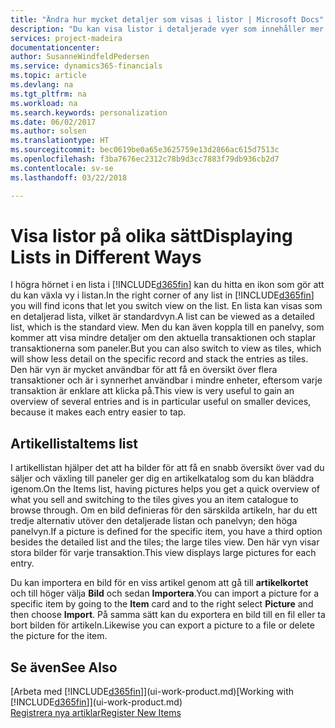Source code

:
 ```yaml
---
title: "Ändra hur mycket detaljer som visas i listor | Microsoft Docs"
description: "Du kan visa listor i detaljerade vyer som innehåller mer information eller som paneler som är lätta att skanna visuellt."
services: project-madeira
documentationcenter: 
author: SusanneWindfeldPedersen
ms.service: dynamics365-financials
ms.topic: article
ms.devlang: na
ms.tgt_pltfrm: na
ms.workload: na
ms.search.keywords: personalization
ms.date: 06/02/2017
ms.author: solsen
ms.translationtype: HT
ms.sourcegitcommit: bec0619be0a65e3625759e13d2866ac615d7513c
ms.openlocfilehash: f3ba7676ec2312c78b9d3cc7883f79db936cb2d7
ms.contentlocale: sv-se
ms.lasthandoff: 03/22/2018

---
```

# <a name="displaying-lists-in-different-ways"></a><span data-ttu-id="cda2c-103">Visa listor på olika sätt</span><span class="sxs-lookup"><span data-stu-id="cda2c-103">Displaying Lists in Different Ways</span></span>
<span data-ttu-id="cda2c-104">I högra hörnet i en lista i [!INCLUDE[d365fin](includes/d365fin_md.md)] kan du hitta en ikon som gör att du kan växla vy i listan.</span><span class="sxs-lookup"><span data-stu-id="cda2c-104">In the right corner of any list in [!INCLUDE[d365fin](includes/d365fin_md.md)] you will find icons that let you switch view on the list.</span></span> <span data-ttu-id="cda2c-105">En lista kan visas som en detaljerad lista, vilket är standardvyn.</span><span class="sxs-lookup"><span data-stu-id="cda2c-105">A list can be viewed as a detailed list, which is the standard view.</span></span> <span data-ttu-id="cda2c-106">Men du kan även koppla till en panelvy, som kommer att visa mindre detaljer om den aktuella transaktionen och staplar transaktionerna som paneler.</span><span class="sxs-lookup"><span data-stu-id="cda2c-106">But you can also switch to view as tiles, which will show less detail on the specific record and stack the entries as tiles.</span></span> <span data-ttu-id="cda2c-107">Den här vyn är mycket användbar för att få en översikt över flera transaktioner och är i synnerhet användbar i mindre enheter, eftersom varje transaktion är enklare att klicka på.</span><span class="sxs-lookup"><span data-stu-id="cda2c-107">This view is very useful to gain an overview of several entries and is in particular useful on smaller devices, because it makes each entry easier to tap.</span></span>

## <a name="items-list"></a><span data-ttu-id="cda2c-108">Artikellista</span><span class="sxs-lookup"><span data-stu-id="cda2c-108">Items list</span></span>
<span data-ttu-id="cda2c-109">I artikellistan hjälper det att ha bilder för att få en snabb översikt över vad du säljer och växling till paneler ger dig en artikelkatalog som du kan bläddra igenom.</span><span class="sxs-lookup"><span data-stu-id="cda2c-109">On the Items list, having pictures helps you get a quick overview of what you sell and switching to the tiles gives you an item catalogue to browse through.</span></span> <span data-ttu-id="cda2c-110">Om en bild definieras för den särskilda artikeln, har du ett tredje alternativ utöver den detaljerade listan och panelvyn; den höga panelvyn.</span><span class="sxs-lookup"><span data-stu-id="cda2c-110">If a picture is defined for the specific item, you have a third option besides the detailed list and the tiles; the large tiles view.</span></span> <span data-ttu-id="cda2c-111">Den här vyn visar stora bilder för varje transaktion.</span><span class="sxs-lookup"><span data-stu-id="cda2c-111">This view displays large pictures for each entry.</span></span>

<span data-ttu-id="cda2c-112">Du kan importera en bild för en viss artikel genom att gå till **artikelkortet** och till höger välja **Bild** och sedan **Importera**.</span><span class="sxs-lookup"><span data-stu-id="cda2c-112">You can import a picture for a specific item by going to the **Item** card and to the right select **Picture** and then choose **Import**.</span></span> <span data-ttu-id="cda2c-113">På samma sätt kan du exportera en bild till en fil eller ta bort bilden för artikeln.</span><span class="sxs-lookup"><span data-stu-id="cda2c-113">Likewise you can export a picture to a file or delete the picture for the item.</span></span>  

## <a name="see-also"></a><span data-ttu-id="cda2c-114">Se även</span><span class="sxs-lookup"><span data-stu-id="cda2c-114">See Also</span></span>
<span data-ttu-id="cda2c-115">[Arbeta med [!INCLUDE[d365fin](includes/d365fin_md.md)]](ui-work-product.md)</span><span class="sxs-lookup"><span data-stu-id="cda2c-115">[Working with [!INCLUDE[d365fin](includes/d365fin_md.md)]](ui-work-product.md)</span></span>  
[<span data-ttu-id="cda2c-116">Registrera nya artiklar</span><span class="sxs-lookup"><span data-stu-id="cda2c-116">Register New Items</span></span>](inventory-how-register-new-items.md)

--

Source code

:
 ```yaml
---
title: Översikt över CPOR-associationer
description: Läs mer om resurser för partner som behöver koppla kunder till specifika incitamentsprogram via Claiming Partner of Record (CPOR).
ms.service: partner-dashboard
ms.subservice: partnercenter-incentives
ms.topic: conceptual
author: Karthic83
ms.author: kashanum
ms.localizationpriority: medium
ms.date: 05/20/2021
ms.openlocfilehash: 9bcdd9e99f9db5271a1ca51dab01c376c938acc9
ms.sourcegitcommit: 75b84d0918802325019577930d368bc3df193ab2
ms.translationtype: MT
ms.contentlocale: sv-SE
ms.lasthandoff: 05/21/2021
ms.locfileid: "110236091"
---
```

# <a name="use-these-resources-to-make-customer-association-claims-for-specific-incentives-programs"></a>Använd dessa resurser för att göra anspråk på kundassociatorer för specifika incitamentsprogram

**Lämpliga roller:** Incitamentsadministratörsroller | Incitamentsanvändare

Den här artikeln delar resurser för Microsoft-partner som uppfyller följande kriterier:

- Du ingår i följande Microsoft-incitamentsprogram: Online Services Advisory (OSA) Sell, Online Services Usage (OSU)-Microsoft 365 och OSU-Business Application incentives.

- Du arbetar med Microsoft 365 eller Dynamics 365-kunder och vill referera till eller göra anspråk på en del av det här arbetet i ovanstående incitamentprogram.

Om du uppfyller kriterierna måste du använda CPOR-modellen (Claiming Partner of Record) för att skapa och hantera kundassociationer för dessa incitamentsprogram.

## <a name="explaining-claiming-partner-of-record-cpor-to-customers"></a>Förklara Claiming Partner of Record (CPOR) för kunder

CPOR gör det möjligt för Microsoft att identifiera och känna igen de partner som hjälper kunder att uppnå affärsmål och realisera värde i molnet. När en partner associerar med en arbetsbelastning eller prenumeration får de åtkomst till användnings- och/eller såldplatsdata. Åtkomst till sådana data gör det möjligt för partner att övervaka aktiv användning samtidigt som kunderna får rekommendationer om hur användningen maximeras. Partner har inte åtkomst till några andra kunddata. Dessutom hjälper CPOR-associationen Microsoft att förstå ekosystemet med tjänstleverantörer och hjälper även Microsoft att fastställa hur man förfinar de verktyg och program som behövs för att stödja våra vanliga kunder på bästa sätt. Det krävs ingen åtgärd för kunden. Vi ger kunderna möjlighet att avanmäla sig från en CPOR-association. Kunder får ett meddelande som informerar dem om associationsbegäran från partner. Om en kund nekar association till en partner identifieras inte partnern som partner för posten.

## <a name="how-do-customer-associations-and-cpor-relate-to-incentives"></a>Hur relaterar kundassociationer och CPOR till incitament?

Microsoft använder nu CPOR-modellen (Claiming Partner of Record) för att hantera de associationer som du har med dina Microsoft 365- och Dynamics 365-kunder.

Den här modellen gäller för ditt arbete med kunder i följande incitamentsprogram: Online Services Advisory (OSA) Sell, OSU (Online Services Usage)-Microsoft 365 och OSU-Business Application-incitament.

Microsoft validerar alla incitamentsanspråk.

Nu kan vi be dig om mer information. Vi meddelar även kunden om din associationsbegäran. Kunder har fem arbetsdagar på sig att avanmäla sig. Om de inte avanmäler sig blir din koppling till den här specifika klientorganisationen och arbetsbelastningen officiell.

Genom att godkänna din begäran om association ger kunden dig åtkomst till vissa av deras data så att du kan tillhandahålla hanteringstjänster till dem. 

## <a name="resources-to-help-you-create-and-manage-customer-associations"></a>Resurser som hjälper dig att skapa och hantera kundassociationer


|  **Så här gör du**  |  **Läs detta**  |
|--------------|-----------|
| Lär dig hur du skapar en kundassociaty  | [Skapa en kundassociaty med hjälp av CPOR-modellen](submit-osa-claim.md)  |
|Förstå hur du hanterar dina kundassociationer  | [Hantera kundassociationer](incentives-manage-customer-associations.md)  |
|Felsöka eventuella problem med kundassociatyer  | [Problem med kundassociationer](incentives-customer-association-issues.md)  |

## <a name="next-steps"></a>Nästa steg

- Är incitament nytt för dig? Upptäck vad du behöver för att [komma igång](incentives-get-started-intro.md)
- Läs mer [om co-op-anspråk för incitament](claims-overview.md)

Required work ▸
Check the data above line by line for the word "sourcegitcommit". State only how many lines contain it.

Result for this task ▸
2